The boxplots for the total angular displacement show a consistent reduction in radians in the guided case for both the pan (0.68 rad vs. 0.99 rad, \(p_{kw}=0.029\)) and tilt dimensions (0.68 rad vs. 1.05 rad, \(p_{kw}=0.011\)). The guidance system therefore reduces the total angular displacement to find the objects by 31% and 35% for the pan and tilt dimensions, respectively. The total linear displacement is also reduced when using the guidance interface by approximately 36% (0.23 m vs. 0.36 m, \(p_{kw}=0.012\)). These results are summarised in Table 2. To conclude, the data show that the guidance interface reduced the total angular and linear displacement required to find the target objects in all dimensions by at least 31%, reducing the total effort required by the user.

6 Conclusion

In this work, we presented ActiVis, a mobile guidance system to scan the environment for finding objects, which uses a POMDP-based controller and a vision-based object detector, combined with an audio interface, to generate instructions for the user. We implemented this system on an Android app and tested it with a group of 10 participants to evaluate its effectiveness compared to an unguided object detector. The key results from these experiments are that the guidance system improved the participants’ target-searching performance, reducing the total search time and overall camera manipulation effort required to find an object in an unknown environment. From these results, we can reasonably conclude that our new active search approach is potentially useful for similar mobile applications to help people with visual impairments.

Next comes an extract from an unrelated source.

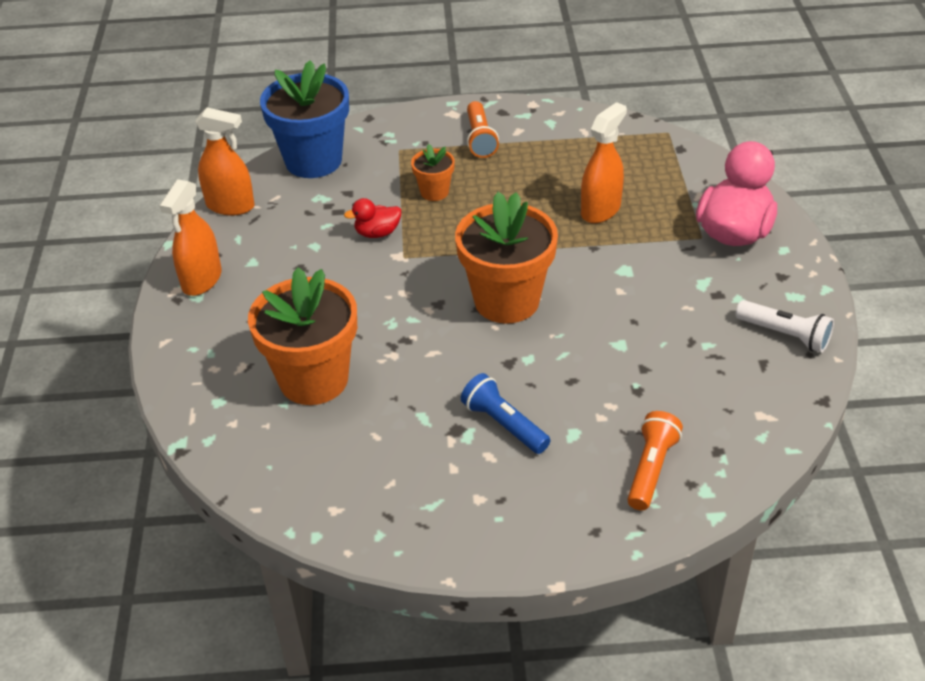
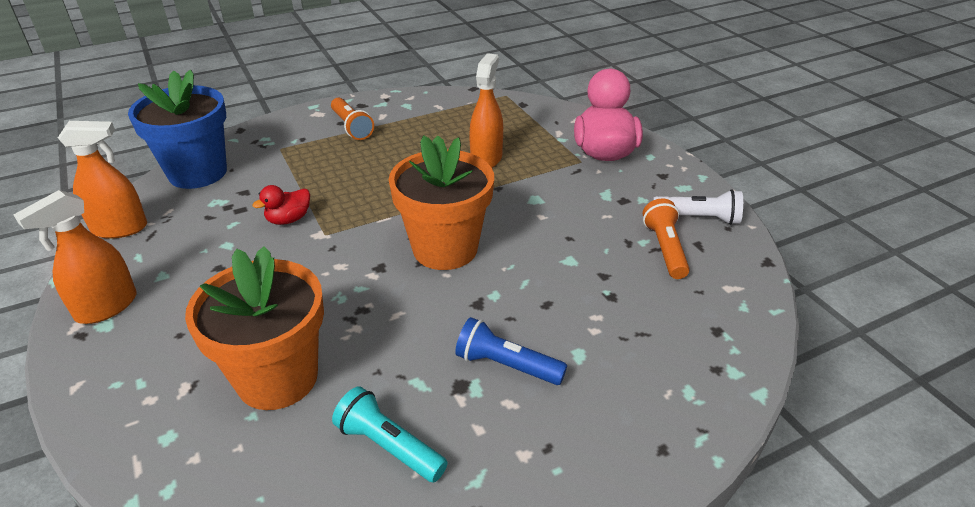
camera: 25 degrees left, 5 degrees down
(201, 280) = (106, 307): orange spray bottle -> orange spray bottle turned 45 degrees clockwise
(377, 459) = (389, 446): none -> turquoise flashlight
(434, 192) = (329, 174): orange flower pot -> none
(651, 469) = (672, 366): orange flashlight -> orange flashlight (665, 249)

The system can benefit from future work that focuses on improving the flexibility and usability of the system. New datasets that include the 3D positions of the objects and camera, similar to what has been done in robotics [1] but with a more diverse set of real scenes, would make it possible to train our model with more accurate transition and observation models and possibly extend it to be able to cope with depth. The usability of the system can potentially be improved with a more sophisticated audio interface and adding adaptive control algorithms that change the interface’s behaviour based on the user performance over time [8].